» **Directive**
Each line from the one containing "Child & teen cancer types" through the end of the records below must be repeated exactly, and no other line.

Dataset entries
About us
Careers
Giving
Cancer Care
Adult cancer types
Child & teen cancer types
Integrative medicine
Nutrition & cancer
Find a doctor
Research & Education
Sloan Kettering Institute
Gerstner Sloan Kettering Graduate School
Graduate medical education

» **Output of the exercise**
Child & teen cancer types
Integrative medicine
Nutrition & cancer
Find a doctor
Research & Education
Sloan Kettering Institute
Gerstner Sloan Kettering Graduate School
Graduate medical education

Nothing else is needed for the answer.